======== Data for analysis ========

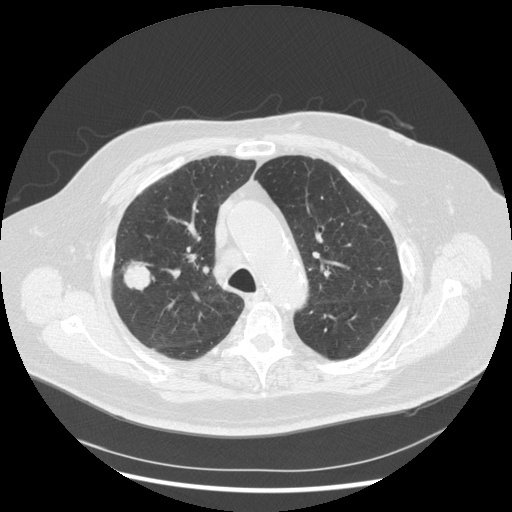
Chest CT (low-dose screening protocol), one axial image; third annual screen; lung window (W 1500 / L -600 HU); standard (soft-tissue) reconstruction kernel (STANDARD); slice 201 of 263 in the series; 512 × 512 image matrix. Male participant, aged 72 years at enrolment. Former smoker at enrolment.
- Expert reader's lesion annotation, box from (x=109, y=251) to (x=163, y=301) px.
- Screening reader's record for this exam (one nodule recorded; not confirmed to be the boxed lesion): non-calcified nodule or mass ≥4 mm, right upper lobe, 31 × 31 mm, poorly defined margins, soft tissue attenuation, pre-existing on the prior screen: no.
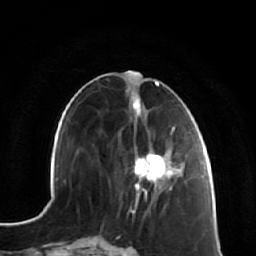
Breast MRI (dynamic contrast-enhanced), one axial slice. Slice 26 of 64 in the series (ordered by position). Cropped to one breast. Dynamic contrast-enhanced series, time point 2 of 7 at this slice position (early post-contrast). 1.5 T. TE 2.5 ms, TR 5.4 ms. 256 × 256 image matrix. Female patient.
Annotated regions visible in this slice (semi-automatic segmentation, software-assisted and operator-edited):
- enhancing-tissue mask used for the functional tumour volume (all voxels passing the contrast-enhancement thresholds inside the analysis volume; usually the tumour): bounding box [x1, y1, x2, y2] px = [134, 122, 181, 192]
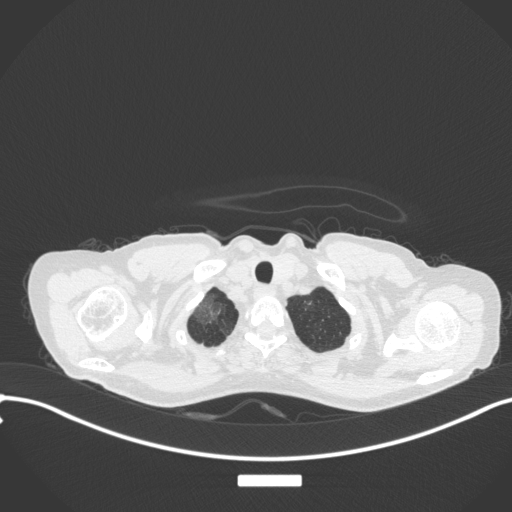
Chest CT, one axial slice; position 311 of 311 along the scan axis; 120 kVp; lung window (W 1500 / L -600 HU); 512 × 512 image matrix, field of view 400 × 400 mm. Female patient, age 59 years. Case-level facts recorded for this patient, not image findings: clinical TNM (as recorded): T3 N0 M0.
Annotated regions visible in this slice (rectangle marked by the reading radiologist):
- lung tumour (recorded histology: adenocarcinoma): bounding box <190,298,222,322> (left, top, right, bottom; pixels)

========

§ **Exercise aim**:
Using the data above, show each line where "regions" occurs.

§ **Task output**:
Annotated regions visible in this slice (semi-automatic segmentation, software-assisted and operator-edited):
Annotated regions visible in this slice (rectangle marked by the reading radiologist):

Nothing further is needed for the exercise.